Invention is juxtaposition
- “Along with incorporating associative, remixed composing into our pedagogy, it's also important that composition and rhetoric specialists (at least sometimes) compose scholarly texts that resist linear print models--that we compose texts which show rather than tell (Ball 2004) about the ways in which associative juxtaposition can provoke new insight.”
- You have to gather a lot of disparate material to play with the juxtaposition “In order to generate chaos, writers need to resist narrowing focus and coming to closure too quickly; rather, writers who learn the ‘uses of chaos’; (Berthoff 1981 p. 68) come to value the process of gathering and juxtaposing disparate materials in order to generate a 'new' idea.”
Invention is embodied
- “In practice, invention manifests through the body, for a given body actively participates as an inherent material, alongside other materials, other bodies, in the reading and writing process, in the ever-becoming, ever-shifting engulfment of semiosis.”
- Embodiment is technology mediated.
- “Meaning making is mediated through the body—in a given body's available means. As Kristie Fleckenstein argues, ‘any use of language implicates a use of corporeality, blurring the distinctions between flesh and word, bodies and texts’ (p. 46).”
- “In other words, invention happens when one sits down at the computer, facing a blank screen, but invention continues as one moves from the computer screen to the kitchen, from typing to washing dishes; the mind doesn't stand still, compartmentalized, because one's body moves locations and tasks, but rather, the body travels through fluid boundaries, only compartmentalized by the tendency to enforce linear demarcations between experiences and spaces. The mind, through the body's movements, to echo Hayles, ‘forges connections,’ renewed combinations of a whole, integrated subject matter--inherent with digressions, swirls, steps off the beaten path. The body, or what Hawhee (2004) calls the ‘mind-body complex,’ is ever-present, ever-collaborative.”
Invention is social
- “Our view of invention as a social act also acknowledges the importance of interactions and conversations between individuals as key parts of invention processes. As evidenced by Plato's use of dialogues throughout his work (even if they are fictionalized conversations), talking to and with other people allows for a pooling of knowledge that can then be rearticulated by a rhetor to further complicate the values and beliefs of a community. Conversing with other writers also provides a space to work through new knowledge, which allows the writer to develop as-yet un(der)formed ideas as well as gain new insights she might not uncover otherwise.”

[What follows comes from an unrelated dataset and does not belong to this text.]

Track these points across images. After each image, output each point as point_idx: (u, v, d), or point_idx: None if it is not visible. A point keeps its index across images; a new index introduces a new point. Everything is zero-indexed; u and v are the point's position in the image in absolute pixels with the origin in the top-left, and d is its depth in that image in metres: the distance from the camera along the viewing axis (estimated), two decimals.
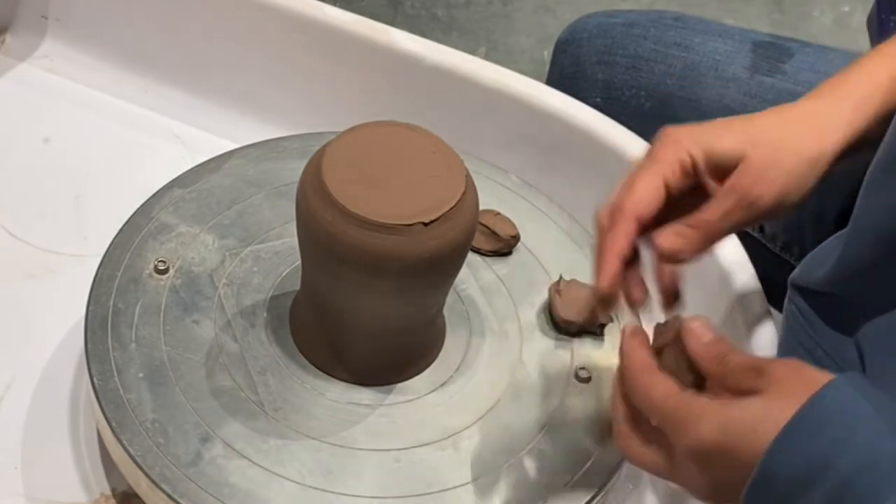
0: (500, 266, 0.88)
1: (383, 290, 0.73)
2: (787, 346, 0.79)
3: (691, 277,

- Others are invisibly present because they have shaped our ideas prior to invention.
- The audience is also implicated in the act of invention. “Without considering the effects one's rhetorical choices will have on an audience and the ways in which these choices will impact existing views of a subject, a rhetor's attempts at persuasion become nearly impossible.” Also, one’s work will help the reader reinvent his/her own work.
The authors also claim:
- The role of the composition is to put things together, which means letting go of the internal drive toward coherence.
- The new is always very old.
- We need to dialogue with each other in our scholarship.
**This webtext makes use of video, video and audio recorded dialogue, and audio overlapped in video. Scholarship is presented in linear text under the opening videos.